**Required action:**
Transcribe the data below line for line, without changing anything.

Chart analysis data:
::::::
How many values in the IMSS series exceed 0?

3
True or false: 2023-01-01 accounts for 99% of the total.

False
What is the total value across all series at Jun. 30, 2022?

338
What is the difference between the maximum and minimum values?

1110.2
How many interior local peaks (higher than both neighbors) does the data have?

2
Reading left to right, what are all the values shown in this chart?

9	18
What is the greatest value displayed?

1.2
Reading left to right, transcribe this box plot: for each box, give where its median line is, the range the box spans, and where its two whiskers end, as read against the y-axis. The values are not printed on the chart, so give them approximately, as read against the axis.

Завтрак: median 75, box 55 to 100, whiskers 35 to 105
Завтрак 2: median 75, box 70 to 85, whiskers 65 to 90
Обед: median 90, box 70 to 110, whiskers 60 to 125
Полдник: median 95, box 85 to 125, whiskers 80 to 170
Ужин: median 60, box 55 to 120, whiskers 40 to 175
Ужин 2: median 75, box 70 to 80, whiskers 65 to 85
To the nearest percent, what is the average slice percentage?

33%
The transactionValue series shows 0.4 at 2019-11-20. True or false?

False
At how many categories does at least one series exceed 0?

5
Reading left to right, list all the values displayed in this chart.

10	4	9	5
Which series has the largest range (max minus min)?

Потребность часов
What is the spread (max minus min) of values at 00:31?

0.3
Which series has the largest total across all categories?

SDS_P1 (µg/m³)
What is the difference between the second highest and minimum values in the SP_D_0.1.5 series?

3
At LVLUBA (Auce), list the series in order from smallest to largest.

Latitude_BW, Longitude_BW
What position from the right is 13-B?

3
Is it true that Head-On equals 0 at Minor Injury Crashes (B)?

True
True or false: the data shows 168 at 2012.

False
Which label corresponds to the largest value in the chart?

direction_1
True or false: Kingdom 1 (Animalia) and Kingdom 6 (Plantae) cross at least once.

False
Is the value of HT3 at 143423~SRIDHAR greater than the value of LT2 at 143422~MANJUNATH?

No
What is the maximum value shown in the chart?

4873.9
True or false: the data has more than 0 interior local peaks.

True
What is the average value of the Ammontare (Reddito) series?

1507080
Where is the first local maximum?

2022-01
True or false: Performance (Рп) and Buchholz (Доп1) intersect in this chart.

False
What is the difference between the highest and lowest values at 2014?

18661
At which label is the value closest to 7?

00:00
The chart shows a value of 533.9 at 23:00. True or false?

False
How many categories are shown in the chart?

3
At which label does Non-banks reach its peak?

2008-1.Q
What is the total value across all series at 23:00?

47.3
::::::
**Your solution:**
How many values in the IMSS series exceed 0?

3
True or false: 2023-01-01 accounts for 99% of the total.

False
What is the total value across all series at Jun. 30, 2022?

338
What is the difference between the maximum and minimum values?

1110.2
How many interior local peaks (higher than both neighbors) does the data have?

2
Reading left to right, what are all the values shown in this chart?

9	18
What is the greatest value displayed?

1.2
Reading left to right, transcribe this box plot: for each box, give where its median line is, the range the box spans, and where its two whiskers end, as read against the y-axis. The values are not printed on the chart, so give them approximately, as read against the axis.

Завтрак: median 75, box 55 to 100, whiskers 35 to 105
Завтрак 2: median 75, box 70 to 85, whiskers 65 to 90
Обед: median 90, box 70 to 110, whiskers 60 to 125
Полдник: median 95, box 85 to 125, whiskers 80 to 170
Ужин: median 60, box 55 to 120, whiskers 40 to 175
Ужин 2: median 75, box 70 to 80, whiskers 65 to 85
To the nearest percent, what is the average slice percentage?

33%
The transactionValue series shows 0.4 at 2019-11-20. True or false?

False
At how many categories does at least one series exceed 0?

5
Reading left to right, list all the values displayed in this chart.

10	4	9	5
Which series has the largest range (max minus min)?

Потребность часов
What is the spread (max minus min) of values at 00:31?

0.3
Which series has the largest total across all categories?

SDS_P1 (µg/m³)
What is the difference between the second highest and minimum values in the SP_D_0.1.5 series?

3
At LVLUBA (Auce), list the series in order from smallest to largest.

Latitude_BW, Longitude_BW
What position from the right is 13-B?

3
Is it true that Head-On equals 0 at Minor Injury Crashes (B)?

True
True or false: the data shows 168 at 2012.

False
Which label corresponds to the largest value in the chart?

direction_1
True or false: Kingdom 1 (Animalia) and Kingdom 6 (Plantae) cross at least once.

False
Is the value of HT3 at 143423~SRIDHAR greater than the value of LT2 at 143422~MANJUNATH?

No
What is the maximum value shown in the chart?

4873.9
True or false: the data has more than 0 interior local peaks.

True
What is the average value of the Ammontare (Reddito) series?

1507080
Where is the first local maximum?

2022-01
True or false: Performance (Рп) and Buchholz (Доп1) intersect in this chart.

False
What is the difference between the highest and lowest values at 2014?

18661
At which label is the value closest to 7?

00:00
The chart shows a value of 533.9 at 23:00. True or false?

False
How many categories are shown in the chart?

3
At which label does Non-banks reach its peak?

2008-1.Q
What is the total value across all series at 23:00?

47.3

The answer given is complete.